Recently there has been significant interest in applying the methods of effective field theory to halo nuclei. In this talk I will present two recent studies in this direction.
First, I discuss the one-neutron halo nucleus 11Be within an EFT in which the degrees of freedom are the 10Be core and a neutron. The 11Be nucleus has a shallow 1/2+ and a shallow 1/2- state, and so an EFT involving both resonant s-wave and resonant p-wave interactions is needed to describe it. At leading order this EFT contains three parameters in the two-body sector, all of which can be fixed using 11Be structure data.
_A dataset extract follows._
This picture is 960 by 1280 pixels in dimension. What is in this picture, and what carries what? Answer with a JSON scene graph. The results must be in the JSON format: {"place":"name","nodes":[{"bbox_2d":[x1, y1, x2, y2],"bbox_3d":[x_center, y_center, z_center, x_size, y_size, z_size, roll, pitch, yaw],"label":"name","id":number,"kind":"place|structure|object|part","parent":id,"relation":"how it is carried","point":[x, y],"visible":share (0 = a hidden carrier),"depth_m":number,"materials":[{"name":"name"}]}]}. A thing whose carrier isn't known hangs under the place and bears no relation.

I will show the resultant EFT prediction for the dissociation spectrum obtained from Coulomb excitation of the 11Be nucleus into 10Be plus a neutron, and compare to recent experiments. This facilitates an extraction of the s-wave scattering length and effective range and the p-wave scattering volume that parametrize the scattering of a neutron from a 10Be nucleus.
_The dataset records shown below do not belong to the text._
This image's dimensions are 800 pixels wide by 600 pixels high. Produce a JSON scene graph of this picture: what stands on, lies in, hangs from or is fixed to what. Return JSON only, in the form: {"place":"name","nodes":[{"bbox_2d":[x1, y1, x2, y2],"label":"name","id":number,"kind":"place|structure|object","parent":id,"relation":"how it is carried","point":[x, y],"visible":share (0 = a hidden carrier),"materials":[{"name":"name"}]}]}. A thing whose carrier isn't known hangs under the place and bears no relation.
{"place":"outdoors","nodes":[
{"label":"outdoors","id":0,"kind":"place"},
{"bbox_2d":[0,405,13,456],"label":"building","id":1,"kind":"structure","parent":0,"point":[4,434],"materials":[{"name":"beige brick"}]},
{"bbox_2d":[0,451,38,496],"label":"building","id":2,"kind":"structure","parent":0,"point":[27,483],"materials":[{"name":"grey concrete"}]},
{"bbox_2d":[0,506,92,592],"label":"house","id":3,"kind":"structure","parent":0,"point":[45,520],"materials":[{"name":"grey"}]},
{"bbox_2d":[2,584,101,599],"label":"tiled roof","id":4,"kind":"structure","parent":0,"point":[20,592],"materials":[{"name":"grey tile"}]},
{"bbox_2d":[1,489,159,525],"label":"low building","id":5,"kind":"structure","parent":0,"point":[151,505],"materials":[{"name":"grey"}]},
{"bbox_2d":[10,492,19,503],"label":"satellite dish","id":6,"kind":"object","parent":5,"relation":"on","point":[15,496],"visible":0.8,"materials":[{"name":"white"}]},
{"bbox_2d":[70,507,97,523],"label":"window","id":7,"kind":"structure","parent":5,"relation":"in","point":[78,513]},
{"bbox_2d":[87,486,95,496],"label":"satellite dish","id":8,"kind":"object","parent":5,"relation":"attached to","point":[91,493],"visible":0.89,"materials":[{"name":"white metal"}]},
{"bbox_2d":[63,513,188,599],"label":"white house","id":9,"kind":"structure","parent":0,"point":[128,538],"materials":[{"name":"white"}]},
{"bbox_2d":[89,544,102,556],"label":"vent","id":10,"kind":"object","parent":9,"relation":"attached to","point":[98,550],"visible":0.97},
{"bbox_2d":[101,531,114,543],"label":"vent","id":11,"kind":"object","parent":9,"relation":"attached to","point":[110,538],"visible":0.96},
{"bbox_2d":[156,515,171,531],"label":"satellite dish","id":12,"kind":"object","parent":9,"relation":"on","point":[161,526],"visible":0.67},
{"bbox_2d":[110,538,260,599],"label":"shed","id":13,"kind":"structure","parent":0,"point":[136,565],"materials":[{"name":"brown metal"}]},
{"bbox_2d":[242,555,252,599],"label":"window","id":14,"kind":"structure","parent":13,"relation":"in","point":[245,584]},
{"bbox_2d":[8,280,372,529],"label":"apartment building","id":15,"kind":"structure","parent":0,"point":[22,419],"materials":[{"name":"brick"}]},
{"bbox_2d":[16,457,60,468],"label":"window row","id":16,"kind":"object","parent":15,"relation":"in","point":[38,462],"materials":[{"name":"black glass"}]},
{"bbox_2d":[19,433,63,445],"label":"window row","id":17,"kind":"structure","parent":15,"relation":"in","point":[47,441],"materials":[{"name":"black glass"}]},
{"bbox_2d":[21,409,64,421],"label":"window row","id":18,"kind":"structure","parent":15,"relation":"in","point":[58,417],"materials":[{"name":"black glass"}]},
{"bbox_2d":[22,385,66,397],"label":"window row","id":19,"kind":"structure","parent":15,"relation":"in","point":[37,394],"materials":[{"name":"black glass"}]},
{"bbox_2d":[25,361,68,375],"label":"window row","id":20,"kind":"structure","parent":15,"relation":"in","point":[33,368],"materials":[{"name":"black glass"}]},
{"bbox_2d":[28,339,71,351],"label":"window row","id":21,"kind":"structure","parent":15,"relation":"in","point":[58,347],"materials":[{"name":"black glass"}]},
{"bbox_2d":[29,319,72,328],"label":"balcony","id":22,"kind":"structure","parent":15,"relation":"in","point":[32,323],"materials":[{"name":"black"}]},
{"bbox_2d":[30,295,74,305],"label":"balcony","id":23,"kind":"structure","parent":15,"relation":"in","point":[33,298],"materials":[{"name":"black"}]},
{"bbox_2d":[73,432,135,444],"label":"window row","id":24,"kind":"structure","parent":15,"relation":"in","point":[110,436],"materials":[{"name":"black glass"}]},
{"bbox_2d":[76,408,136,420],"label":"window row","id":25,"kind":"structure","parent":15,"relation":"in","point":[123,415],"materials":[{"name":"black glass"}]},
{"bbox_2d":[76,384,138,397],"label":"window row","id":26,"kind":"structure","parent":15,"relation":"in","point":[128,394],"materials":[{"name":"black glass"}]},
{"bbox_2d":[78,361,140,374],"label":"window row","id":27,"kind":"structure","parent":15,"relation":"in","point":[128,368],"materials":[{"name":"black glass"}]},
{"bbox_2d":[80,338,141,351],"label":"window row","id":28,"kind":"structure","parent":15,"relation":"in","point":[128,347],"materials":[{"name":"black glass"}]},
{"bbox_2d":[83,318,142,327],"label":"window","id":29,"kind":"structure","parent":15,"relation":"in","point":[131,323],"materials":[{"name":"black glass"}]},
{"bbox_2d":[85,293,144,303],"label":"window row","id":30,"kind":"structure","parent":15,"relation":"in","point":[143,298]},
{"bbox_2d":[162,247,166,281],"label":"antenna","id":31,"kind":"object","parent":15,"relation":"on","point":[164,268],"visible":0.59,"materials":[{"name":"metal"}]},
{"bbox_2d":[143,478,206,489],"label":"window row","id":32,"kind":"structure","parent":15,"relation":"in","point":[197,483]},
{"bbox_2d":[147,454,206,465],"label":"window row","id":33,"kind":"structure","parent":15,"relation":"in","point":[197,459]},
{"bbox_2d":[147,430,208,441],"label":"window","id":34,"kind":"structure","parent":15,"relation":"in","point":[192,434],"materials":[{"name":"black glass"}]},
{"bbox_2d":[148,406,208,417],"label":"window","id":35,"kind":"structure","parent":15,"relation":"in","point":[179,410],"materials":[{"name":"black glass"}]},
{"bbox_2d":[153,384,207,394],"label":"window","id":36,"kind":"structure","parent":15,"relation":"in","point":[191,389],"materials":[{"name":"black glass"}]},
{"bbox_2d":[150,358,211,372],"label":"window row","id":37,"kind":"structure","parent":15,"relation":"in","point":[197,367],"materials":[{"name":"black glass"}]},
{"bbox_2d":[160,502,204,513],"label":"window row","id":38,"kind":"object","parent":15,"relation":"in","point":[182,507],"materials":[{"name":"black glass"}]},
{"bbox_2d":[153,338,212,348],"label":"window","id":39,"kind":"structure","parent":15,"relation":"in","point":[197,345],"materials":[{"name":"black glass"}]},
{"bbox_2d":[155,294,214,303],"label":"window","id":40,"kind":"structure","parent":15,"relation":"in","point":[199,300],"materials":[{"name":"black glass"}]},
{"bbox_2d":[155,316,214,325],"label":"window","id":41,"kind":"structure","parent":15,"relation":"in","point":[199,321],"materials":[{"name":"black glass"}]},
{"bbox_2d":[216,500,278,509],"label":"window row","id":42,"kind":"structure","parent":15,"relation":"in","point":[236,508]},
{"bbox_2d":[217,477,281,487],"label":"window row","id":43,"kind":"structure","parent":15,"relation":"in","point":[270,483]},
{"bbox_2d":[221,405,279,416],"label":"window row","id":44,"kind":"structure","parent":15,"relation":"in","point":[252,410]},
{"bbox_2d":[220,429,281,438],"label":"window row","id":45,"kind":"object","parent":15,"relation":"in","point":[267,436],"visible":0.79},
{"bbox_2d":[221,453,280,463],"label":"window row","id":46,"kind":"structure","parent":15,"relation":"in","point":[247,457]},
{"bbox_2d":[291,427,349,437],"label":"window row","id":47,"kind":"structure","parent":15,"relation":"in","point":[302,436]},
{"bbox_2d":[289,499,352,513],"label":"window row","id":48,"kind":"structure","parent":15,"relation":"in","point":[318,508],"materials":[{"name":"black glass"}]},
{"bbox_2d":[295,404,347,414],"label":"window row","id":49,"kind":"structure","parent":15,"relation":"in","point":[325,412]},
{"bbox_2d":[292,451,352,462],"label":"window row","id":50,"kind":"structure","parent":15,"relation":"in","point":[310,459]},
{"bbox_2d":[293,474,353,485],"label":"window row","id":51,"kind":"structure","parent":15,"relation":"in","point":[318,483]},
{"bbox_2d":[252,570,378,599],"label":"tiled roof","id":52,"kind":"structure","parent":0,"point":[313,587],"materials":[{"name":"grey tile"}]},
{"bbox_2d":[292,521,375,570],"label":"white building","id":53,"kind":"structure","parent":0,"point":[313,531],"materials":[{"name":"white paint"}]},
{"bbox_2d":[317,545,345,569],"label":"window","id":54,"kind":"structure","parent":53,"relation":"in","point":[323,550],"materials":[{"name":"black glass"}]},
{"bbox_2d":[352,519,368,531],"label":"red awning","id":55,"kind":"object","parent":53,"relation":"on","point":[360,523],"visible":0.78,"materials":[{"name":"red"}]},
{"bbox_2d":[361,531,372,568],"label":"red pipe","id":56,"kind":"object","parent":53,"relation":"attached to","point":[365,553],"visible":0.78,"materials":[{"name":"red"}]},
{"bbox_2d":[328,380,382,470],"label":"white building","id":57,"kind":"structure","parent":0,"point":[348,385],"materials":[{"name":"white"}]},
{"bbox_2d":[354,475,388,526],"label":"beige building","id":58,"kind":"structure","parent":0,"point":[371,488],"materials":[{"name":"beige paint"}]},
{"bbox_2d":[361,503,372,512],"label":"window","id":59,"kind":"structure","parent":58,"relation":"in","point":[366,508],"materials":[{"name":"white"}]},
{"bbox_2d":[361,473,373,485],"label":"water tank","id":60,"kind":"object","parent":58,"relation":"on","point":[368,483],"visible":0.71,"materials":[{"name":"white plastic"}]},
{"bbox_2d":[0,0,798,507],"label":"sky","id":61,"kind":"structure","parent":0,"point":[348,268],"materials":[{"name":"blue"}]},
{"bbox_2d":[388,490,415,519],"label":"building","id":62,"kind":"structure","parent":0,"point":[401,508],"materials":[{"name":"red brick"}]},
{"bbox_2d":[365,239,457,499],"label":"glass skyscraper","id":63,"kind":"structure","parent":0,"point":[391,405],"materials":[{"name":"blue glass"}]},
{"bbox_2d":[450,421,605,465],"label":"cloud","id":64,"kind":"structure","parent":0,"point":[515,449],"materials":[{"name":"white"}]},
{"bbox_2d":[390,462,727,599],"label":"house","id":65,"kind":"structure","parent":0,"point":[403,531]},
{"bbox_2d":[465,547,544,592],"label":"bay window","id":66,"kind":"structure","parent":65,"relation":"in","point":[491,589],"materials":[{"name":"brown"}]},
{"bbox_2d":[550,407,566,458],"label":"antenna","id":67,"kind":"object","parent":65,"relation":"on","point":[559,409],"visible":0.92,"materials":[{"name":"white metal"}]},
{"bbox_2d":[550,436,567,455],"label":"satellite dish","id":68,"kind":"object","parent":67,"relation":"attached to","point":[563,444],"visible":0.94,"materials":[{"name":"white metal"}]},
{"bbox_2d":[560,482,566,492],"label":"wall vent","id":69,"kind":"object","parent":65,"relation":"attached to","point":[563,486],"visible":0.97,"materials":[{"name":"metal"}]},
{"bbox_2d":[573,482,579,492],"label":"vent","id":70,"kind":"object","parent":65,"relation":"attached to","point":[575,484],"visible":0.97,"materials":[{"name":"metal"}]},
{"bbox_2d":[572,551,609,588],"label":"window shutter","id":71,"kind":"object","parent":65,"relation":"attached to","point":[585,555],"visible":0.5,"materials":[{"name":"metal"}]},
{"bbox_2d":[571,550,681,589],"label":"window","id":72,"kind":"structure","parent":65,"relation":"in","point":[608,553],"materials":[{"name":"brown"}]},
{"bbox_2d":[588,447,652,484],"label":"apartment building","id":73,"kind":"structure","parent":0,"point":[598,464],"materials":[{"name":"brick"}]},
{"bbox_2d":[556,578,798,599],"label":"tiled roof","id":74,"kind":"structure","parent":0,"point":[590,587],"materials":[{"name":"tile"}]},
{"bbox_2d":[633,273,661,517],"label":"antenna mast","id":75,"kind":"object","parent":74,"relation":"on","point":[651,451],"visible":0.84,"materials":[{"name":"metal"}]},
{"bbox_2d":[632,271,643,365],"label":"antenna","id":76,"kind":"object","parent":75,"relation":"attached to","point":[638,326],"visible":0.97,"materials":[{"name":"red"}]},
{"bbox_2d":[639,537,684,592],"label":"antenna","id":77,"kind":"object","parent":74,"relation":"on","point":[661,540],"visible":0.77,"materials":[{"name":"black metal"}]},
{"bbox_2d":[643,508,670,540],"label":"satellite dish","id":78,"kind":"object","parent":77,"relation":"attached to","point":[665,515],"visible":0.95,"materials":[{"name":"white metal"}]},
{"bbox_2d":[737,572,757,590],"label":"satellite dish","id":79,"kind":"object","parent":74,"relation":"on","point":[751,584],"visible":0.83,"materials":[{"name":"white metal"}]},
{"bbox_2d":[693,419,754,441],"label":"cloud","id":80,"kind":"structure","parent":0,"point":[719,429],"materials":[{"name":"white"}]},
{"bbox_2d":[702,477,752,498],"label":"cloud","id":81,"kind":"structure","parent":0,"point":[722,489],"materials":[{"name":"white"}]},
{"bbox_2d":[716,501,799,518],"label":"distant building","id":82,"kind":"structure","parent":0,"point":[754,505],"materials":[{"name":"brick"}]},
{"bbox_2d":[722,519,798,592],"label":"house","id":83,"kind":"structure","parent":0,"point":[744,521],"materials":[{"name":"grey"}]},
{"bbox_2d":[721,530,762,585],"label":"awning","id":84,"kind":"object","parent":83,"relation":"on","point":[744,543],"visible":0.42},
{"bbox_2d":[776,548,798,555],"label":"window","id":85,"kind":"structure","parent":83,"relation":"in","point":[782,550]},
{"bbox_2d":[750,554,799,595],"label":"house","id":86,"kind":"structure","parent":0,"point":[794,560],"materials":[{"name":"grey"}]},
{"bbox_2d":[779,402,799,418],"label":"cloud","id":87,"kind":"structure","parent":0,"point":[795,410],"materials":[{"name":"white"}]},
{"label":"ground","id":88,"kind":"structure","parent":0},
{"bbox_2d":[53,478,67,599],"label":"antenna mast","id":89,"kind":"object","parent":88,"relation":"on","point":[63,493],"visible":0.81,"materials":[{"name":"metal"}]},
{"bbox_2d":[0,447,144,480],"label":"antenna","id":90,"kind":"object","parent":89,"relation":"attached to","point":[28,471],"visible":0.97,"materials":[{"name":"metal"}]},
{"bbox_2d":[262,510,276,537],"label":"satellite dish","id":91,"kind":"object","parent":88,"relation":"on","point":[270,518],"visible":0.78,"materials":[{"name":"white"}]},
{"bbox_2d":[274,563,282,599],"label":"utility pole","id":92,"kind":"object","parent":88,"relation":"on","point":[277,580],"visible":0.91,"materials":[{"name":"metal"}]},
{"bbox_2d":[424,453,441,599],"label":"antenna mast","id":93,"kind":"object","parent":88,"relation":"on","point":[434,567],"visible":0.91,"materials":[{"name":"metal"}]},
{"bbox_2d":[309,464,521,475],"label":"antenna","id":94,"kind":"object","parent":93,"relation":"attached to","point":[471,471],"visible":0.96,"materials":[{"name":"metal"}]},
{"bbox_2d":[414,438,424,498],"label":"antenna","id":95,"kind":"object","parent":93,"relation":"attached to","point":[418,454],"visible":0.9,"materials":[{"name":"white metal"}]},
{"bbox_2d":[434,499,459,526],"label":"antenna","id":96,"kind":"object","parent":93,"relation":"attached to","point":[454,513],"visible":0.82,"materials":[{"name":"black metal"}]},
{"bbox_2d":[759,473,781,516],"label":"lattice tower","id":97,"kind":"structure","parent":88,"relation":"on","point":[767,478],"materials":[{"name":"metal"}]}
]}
Second, I describe recent work on the two-neutron halo nucleus 6He. In this case the degrees of freedom are a 4He core and the neutrons. While the neutron-neutron interaction is resonant in the s-wave, the 4He-n interaction is resonant in the p-wave, and it is the combination of these mechanisms that generates 6He binding. I will discuss the three-body equations which describe the 6He bound state at leading order in this EFT, and show that they predict a ground-state energy that diverges as the cutoff in the EFT is removed. This indicates that the 4He-n-n system needs a three-body contact interaction to be properly renormalized at leading order. We adjust the coefficient of this operator to reproduce the 6He ground-state energy, and calculate its running as a function of the cutoff. The Faddeev components that result from this procedure then have low-momentum parts which are cutoff independent. The correlations amongst 6He properties that result from this successful renormalization will be indicated.